Elf już od dwóch miesięcy oswaja i wychowuje swoich właścicieli.
Wakacyjną codzienność uatrakcyjniają zabawne przypadki poznającego
otoczenie czworonoga, który uczy się siusiać jak na prawdziwego psa
przystało wzbudzając entuzjazm Dużego i Młodego, pomaga w wyborze nowego
samochodu, walczy z wyjątkowo groźną i szaloną pralką, zapoznaje się
bliżej z biegającymi kaktusami... Jednak tę radosną rzeczywistość
zakłócają nieprzyjemne zgrzyty: Młody i Duży muszą stawić czoła
pierwszemu młodzieńczemu zawodowi miłosnemu oraz nieuleczalnemu i
wyjątkowo irytującemu wścibstwu pani Sąsiadki.

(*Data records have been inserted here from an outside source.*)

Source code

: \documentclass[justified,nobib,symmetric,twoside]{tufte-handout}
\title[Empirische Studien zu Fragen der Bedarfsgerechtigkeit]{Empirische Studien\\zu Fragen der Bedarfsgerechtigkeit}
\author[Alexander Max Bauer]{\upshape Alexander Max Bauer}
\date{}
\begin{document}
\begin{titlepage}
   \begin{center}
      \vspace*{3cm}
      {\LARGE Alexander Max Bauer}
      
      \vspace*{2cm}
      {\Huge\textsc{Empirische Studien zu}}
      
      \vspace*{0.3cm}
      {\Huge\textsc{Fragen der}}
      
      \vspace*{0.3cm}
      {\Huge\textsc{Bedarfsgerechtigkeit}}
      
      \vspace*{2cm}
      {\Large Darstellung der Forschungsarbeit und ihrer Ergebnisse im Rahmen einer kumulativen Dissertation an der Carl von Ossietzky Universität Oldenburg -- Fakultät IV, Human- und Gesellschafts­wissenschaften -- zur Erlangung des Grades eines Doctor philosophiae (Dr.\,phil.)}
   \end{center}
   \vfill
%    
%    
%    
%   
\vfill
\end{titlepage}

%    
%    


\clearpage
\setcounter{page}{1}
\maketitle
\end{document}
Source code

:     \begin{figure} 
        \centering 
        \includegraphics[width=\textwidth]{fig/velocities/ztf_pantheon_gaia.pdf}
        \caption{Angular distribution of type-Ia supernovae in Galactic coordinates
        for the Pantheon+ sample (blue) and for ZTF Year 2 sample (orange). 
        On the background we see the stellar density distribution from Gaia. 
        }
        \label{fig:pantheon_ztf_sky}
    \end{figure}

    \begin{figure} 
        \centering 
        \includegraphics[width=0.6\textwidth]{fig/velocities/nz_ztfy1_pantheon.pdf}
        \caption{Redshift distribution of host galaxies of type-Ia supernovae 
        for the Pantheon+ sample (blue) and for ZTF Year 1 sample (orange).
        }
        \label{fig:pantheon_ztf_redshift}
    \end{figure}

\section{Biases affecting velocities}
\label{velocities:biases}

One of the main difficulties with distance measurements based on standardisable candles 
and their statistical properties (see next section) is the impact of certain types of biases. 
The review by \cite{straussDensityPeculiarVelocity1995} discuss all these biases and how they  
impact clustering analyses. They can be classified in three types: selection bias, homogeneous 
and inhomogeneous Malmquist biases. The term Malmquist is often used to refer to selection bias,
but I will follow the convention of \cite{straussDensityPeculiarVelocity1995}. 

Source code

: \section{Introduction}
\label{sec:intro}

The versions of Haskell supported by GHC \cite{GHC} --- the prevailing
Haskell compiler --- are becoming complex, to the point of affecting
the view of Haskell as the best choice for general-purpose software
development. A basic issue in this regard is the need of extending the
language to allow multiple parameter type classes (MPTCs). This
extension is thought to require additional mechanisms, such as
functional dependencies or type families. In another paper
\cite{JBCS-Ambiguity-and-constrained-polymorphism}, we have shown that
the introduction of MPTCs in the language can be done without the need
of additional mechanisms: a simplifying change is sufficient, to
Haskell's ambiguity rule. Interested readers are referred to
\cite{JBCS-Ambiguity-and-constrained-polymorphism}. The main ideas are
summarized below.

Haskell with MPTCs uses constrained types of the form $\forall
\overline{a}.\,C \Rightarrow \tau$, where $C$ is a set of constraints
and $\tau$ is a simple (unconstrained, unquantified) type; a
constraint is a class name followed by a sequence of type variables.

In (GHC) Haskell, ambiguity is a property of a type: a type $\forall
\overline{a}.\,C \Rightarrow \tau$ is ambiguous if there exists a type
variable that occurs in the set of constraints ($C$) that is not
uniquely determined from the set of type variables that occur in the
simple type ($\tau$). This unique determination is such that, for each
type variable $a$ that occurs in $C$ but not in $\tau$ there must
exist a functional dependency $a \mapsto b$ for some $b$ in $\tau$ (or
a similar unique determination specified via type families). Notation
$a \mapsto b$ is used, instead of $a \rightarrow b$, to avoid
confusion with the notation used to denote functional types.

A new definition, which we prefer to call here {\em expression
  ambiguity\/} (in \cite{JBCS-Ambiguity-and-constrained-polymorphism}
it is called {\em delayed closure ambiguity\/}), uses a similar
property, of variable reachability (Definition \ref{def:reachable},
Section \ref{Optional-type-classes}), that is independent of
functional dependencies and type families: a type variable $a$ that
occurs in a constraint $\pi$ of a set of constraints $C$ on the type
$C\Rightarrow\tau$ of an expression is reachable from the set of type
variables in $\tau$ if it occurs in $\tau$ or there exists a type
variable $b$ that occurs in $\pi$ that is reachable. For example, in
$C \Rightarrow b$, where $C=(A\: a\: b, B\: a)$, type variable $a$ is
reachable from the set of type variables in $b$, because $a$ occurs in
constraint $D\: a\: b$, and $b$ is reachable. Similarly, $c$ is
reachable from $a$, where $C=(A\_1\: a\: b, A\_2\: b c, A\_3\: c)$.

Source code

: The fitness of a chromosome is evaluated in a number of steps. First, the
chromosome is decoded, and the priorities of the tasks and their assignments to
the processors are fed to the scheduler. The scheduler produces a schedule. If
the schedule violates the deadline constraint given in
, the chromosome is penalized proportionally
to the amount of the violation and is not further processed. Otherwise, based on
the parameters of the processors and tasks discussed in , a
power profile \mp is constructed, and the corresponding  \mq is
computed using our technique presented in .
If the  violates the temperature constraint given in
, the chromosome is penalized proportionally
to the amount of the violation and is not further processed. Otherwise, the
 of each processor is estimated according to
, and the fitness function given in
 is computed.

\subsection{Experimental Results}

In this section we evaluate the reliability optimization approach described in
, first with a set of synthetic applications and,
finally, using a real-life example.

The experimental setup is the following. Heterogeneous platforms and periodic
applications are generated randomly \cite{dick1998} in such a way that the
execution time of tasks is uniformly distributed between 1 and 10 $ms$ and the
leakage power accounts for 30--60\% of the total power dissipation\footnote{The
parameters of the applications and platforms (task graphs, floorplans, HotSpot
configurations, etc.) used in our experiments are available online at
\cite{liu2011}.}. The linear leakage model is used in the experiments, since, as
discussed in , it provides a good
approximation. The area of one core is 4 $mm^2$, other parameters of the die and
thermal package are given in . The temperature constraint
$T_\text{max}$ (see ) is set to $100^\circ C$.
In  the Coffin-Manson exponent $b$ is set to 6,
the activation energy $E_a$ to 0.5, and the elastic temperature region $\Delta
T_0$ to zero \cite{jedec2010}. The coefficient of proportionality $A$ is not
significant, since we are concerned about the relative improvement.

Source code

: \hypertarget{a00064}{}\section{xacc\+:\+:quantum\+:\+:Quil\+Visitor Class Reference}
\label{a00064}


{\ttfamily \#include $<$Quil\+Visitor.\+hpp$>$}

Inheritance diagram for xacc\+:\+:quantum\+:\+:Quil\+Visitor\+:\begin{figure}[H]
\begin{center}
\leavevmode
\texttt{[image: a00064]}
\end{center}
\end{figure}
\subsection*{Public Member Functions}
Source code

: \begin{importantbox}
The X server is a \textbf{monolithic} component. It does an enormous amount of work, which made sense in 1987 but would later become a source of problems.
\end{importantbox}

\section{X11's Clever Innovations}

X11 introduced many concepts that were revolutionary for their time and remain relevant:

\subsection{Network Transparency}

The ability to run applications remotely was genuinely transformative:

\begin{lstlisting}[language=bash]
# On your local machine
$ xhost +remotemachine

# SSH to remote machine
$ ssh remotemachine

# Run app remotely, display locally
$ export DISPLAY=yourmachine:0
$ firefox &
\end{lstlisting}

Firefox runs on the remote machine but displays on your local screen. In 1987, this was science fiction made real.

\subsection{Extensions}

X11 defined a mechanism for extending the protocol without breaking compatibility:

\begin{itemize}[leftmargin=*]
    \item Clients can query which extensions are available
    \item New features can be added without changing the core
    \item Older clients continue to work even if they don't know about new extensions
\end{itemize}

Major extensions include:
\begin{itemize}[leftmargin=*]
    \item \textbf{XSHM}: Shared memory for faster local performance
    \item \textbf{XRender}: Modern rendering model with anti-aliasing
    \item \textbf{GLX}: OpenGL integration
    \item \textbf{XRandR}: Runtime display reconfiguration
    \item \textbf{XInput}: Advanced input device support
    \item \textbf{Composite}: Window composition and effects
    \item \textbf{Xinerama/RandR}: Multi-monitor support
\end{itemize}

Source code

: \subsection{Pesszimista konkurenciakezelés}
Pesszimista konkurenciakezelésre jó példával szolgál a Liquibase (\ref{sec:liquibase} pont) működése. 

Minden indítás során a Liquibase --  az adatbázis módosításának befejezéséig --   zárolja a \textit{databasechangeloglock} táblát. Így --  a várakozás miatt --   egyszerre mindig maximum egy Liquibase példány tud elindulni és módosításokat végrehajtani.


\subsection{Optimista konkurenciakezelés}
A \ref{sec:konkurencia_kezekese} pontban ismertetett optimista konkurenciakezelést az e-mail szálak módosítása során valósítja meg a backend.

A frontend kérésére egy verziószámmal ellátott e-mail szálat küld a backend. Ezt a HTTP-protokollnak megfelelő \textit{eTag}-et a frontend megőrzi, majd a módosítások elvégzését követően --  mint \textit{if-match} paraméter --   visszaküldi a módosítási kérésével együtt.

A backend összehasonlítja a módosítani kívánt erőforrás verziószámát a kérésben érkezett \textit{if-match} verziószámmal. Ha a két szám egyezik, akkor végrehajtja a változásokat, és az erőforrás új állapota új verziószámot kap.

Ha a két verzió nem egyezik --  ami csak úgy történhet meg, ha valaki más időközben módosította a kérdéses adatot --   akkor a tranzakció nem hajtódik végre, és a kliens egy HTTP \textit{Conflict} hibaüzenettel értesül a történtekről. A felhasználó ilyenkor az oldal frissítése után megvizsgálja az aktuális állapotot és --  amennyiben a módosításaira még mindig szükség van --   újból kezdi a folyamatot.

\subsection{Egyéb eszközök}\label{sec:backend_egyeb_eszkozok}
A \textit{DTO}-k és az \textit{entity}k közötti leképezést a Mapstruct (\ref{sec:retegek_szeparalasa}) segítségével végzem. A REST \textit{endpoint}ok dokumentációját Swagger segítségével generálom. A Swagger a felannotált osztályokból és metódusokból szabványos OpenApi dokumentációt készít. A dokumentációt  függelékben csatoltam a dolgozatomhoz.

Aby odwrócić uwagę syna od ponurych myśli, ojciec proponuje wakacyjną
wyprawę nad morze - oczywiście wraz z Elfem! Jednak chwilę przed
wyjazdem okazuje się, że pies znika bez śladu. Zrozpaczeni Duży, Młody,
Ewa oraz bliźniacza siostra zaginionego, Erka, ruszają na poszukiwania.
Bardzo szybko okazuje się, że Elfowi grozi wielkie niebezpieczeństwo i
nie ma czasu do stracenia...
Lektura Gdzie jesteś, Elfie?! utwierdziła mnie w przekonaniu, że
Marcin Pałasz nie tylko jest zdeklarowanym miłośnikiem zwierząt, ale też
rozumie i potrafi dotrzeć do serca i sumienia młodego czytelnika jak
nikt inny, z całkowitą swobodą i naturalnością. Tryskając zaraźliwym
humorem, emanując godną pozazdroszczenia pogodą ducha i wrażliwością, w
sposób bezpośredni, pełen prostoty i unikając nachalnego moralizatorstwa
uświadamia, pokazuje i uczy, jak wielką odpowiedzialnością jest
posiadanie i opieka na czworonogiem, ale też jak wiele daje radości i
frajdy. Niby mimochodem zwraca uwagę na to, że zwierzę to nie zabawka i
nie chwilowy kaprys, ale obowiązek, który powinniśmy brać na siebie
świadomie, traktować poważnie i z szacunkiem. Narracja prowadzona z
perspektywy psa uzmysławia nam, że nasi mniejsi bracia też mają uczucia,
kieruje nimi coś więcej niż tylko instynkt, doskonale wyczuwają nastrój
człowieka i potrafią odwdzięczyć się za okazane serce przywiązaniem i
wierną miłością.
Autor porusza jednocześnie kwestię, która mnie osobiście bardzo
bulwersuje i która staje się powszechną praktyką głównie przed
wakacyjnymi wyjazdami; mowa oczywiście o porzucaniu zwierząt, które to
zjawisko świadczy o kompletnym braku wyobraźni, empatii, serca i
szczątkowego chociażby poczucia odpowiedzialności. Bardzo sugestywne
ukazanie uczuć porzuconego psa z jego punktu widzenia jest jednym z
bardziej wzruszających - i dających do myślenia - fragmentów książki.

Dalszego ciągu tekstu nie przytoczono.